On the pro-life side, most came from doctors, who defined the beginning of life as conception, and judges, who said Argentina’s constitution states that human life must be protected from the moment it’s conceived. There were also people such as Camargo and Javier Walter, whose grandmother wanted to force her 15-year-old granddaughter to have an abortion.

Instead, she decided to continue with the pregnancy and give him up for adoption. A German immigrant, Haydeé Walter, who was passing through the northern region of Formosa, one of the poorest of Argentina, adopted him with the help of a priest who knew of the case.

“I understand them, all the women who are in a situation like this,” Walter said addressing the deputies. “We cannot judge them, we must embrace them, help them.”

Talking later on a TV program, he added: “My grandmother Sara was destroyed for having wanted to abort me. She lived with that burden for over 30 years. Imagine the guilt of a woman who has had an abortion.”

Despite the fact that there was only one bishop, Gustavo Carrara, and one priest, Jose Maria “Pepe” Di Paola, who spoke to the deputies, one politician, Romina Del Pla, denounced “pressure” from the Catholic Church to “continue imposing its positions.”

“We’ve lived so far with the domination of clericalism over legislation,” she said Tuesday. “The obscurantist and medieval institutions never spoke against violence against women.” She also said that she’s against conscientious objection, something that could prove problematic if the bill were to pass, as thousands of doctors have already stated they would not participate in abortions.

One deputy, Lucina De Ponti, said the discussion wasn’t over “yes or not to abortion,” but rather “clandestine abortion or legal abortion.” She claimed there’s inequality in access because “rich women have abortions, poor women die.”

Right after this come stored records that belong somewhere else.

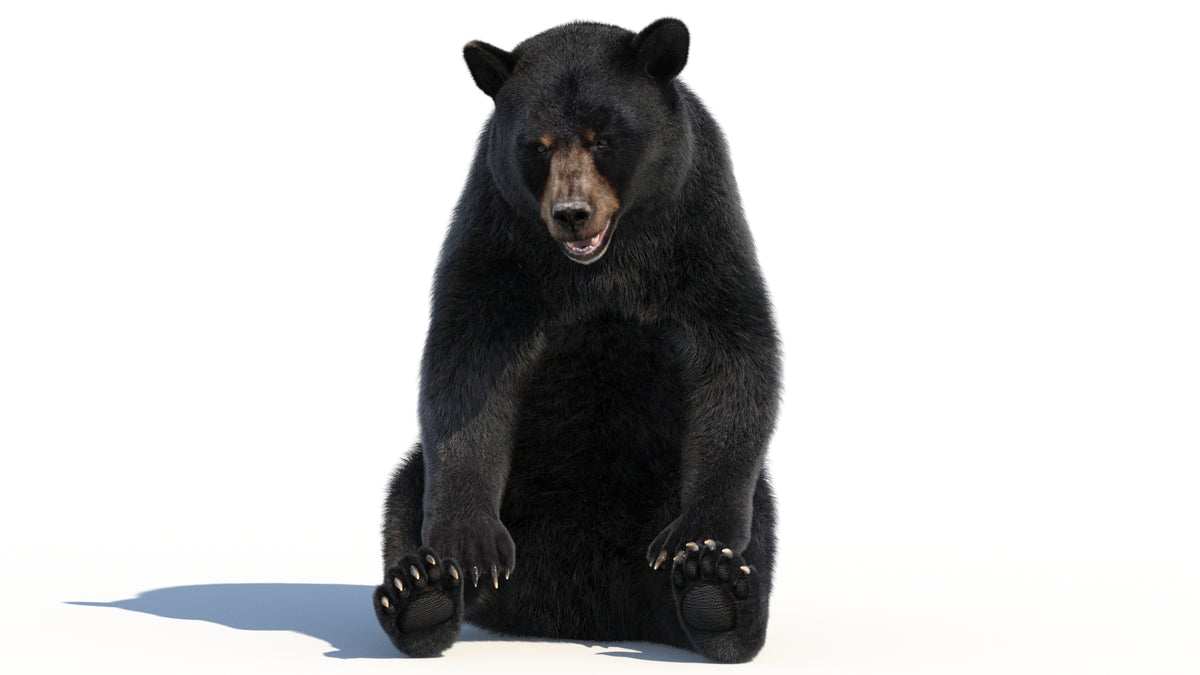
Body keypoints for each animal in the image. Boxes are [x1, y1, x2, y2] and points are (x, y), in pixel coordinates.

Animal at [372, 18, 780, 664]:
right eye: (536, 146)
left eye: (604, 138)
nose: (572, 213)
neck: (600, 266)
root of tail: (578, 614)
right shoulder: (500, 239)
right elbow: (466, 363)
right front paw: (470, 545)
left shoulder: (697, 229)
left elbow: (734, 352)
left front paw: (698, 541)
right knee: (406, 491)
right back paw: (422, 590)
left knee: (757, 518)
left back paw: (715, 595)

Regarding “clandestine abortions” in Argentina, there are no official statistics, though those supporting the bill say there are some 350,000 to 500,000 a year, not too far from the total number of 700,000 children born yearly.

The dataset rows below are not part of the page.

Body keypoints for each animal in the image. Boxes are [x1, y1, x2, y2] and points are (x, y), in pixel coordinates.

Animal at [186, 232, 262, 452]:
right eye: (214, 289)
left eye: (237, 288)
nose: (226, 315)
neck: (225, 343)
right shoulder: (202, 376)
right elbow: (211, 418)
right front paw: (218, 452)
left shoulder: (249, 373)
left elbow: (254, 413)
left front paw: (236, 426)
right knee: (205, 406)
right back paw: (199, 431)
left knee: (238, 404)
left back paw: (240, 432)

Some of those in favor of the law spoke of abortion as the main cause of maternal death in the country, in an attempt to present the cause as a “health emergency.”

Among them was the country’s health minister, although statistics from the very ministry he leads were used in an effort to refute him. In 2016, 245 women died of causes related to motherhood. Of them, 31 were because of abortion, including clandestine abortions and legal ones performed in hospitals.

According to Ernesto Beruti, head of the obstetrics wing of the Hospital Austral, one the country’s two leading hospitals, if there are a half million abortions in Argentina and 31 women die as a result, maternal death due to clandestine abortion would be less than 0.0080 percent making it “the safest [medical] intervention on the planet.”

What’s to come?

Before the critical June 13 vote, two rallies under the slogan of “Save them Both” will be held, one at a national level, on Sunday, with organizers in over 100 cities confirming parallel rallies. Another on the 13th will held only in Buenos Aires, in front of the Argentine Congress. A parallel rally in favor of expanding abortion rights is also expected.

If the forecast of United for Life is wrong and the proposed bill is approved in the Chamber of Deputies, the pro-abortion rights campaign will still face an uphill climb based on initial polling among members of the senate. However, if the tables were to turn there too, Macri has already said that despite his personal opposition to abortion, he would not veto a law.

After some members of his party, Cambiemos, recently took a picture with the green handkerchief of the pro-abortion rights campaign, Vice President Gabriela Michetti is rallying those within officialdom who oppose abortion for a second picture.

She said in March that Macri opened the possibility for the debate, but there’s no official stance from the government other than freedom for the discussion to occur. Personally, she said, “You can’t choose between one life or the other.”